The real elephant in the room was acknowledged by council president Moreno in the closing statements, stating that the, “big ask is to the court.” Many cited research that the retrofit option was more than sufficient to bring the jail into constitutional compliance and that the court’s ruling would unnecessarily penalize the city financially and incentivize over-policing of those with mental illnesses. Councilmember Palmer opened up discussion by framing how the issue has transformed since the consent decree’s approval in 2013. New Orleans’ jail population has declined 75 percent over the past ten years and the Phase III facility would cost $50 million upfront with a yearly upkeep cost of $8 million. Opponents of the facility view it as not only a solution in search of a problem, but a problem in of itself that would threaten the extensive progress the city has made. 

U.S. prisons and jails disproportionately incarcerate people with a current or past mental health problem and are ill-suited to provide mental healthcare. The two-pronged approach of Phase III opponents embraces retrofitting alongside broader mental healthcare reform to address this. Sheriff Gusman did not speak at the council meeting, but has argued that the new facility would allow for proper mental health care of inmates. Critics argue that the retrofit resolves this and that building 89 new beds would only incentivize overzealous policing of those with mental health issues. Robert Jones, director of community outreach for Orleans Public Defenders, argued at the meeting that one should not have to commit a crime to get mental healthcare, which gets to the heart of the opposition to the Phase III facility. 

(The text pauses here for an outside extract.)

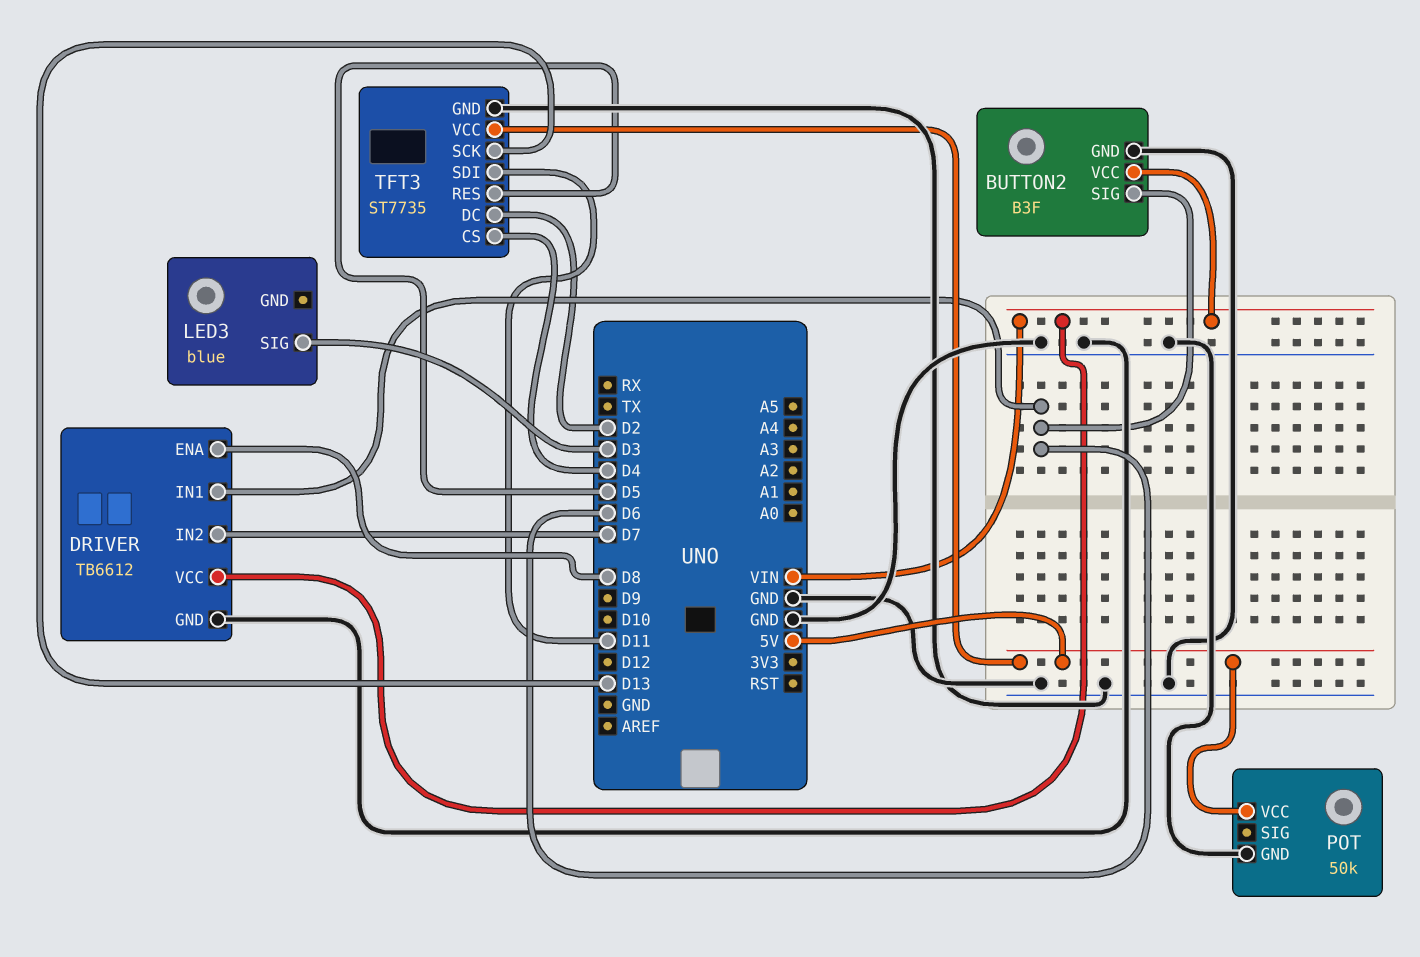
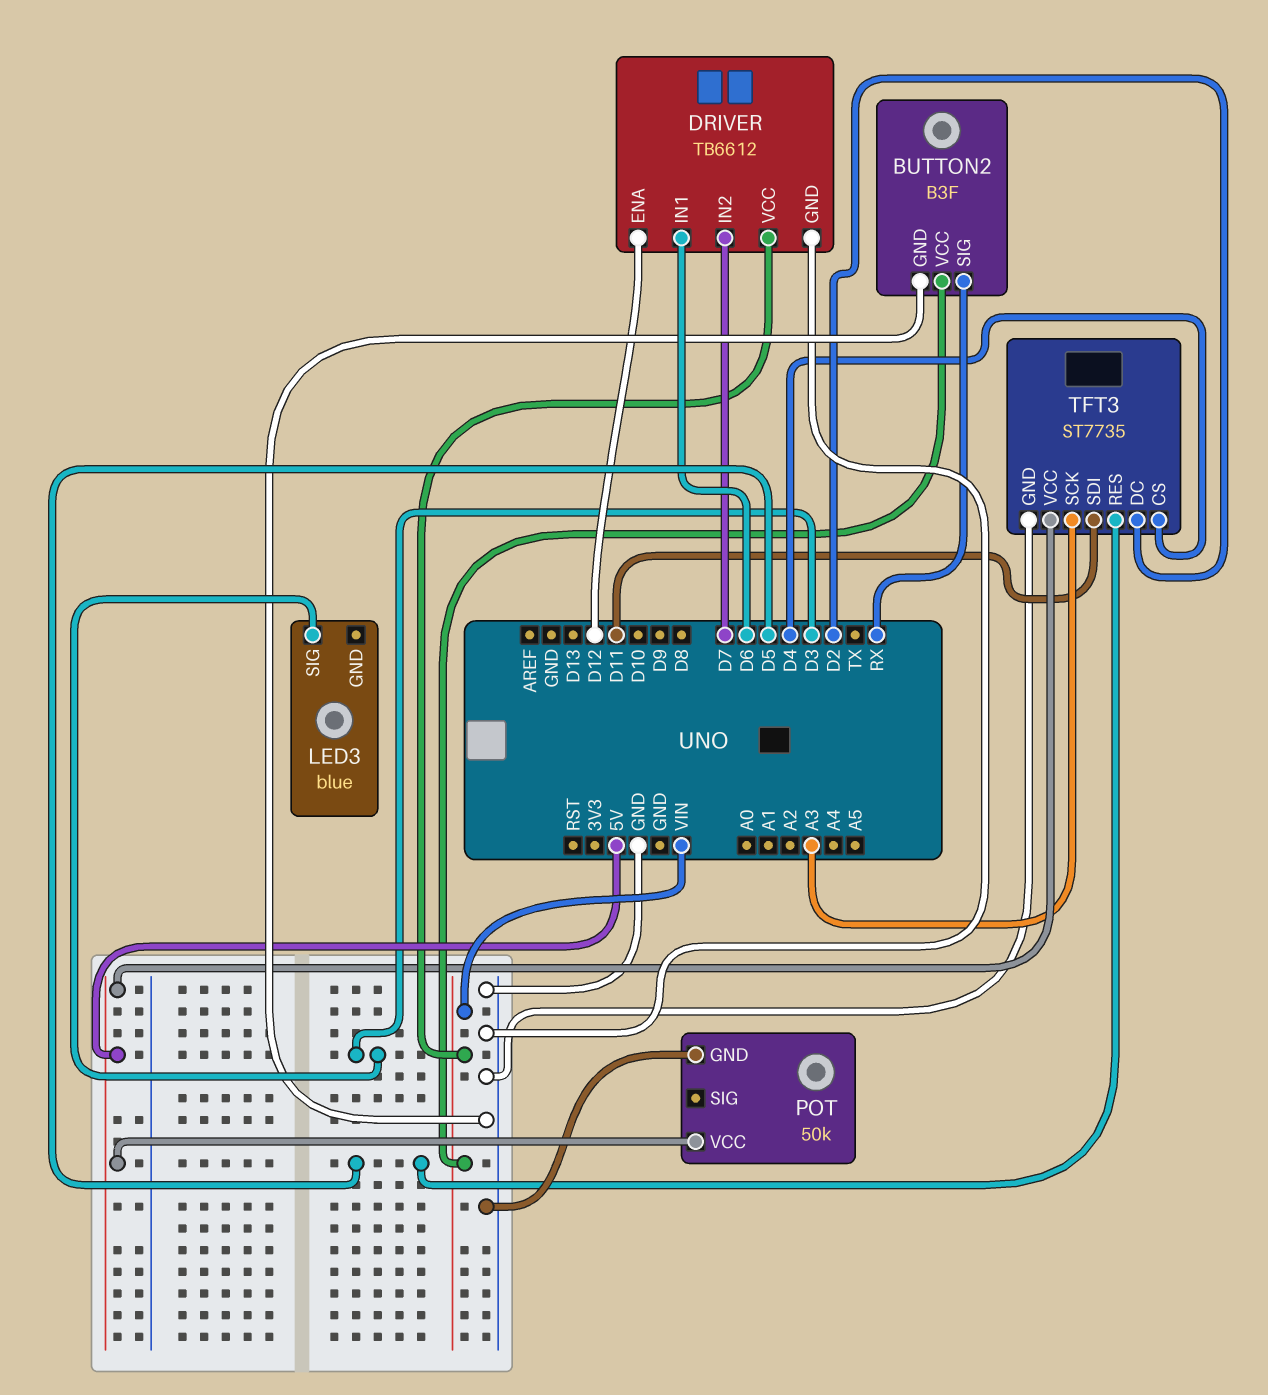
BUTTON2 pin SIG: D6 -> RX
DRIVER pin ENA: D8 -> D12
TFT3 pin SCK: D13 -> A3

This resolution is a big first-step in challenging the federal ruling. This would save the city millions of dollars that could be invested in comprehensive mental health access for the community, which would more effectively address the root cause of the issue. In closing statements, councilmember Jared Brosset stated that we should use the American Rescue Plan funds to make mental health of the community the city’s priority. Councilmember Banks affirmed this sentiment stating that, “mental illness is not criminal. Period.” 

Councilmembers Palmer and Banks also proposed a motion, M-21-276, that would instruct the City Planning Commission to consider the possibility of retrofitting the current jail. The motion was deferred until August 5th following the passage of the resolution. This issue is far from resolved, but the community, city council, mayor’s office, and organizational advocates are unified in opposition to the federal ruling and the Orleans Parish Sheriff’s Office. The ball is in the federal government’s court now and New Orleans is watching.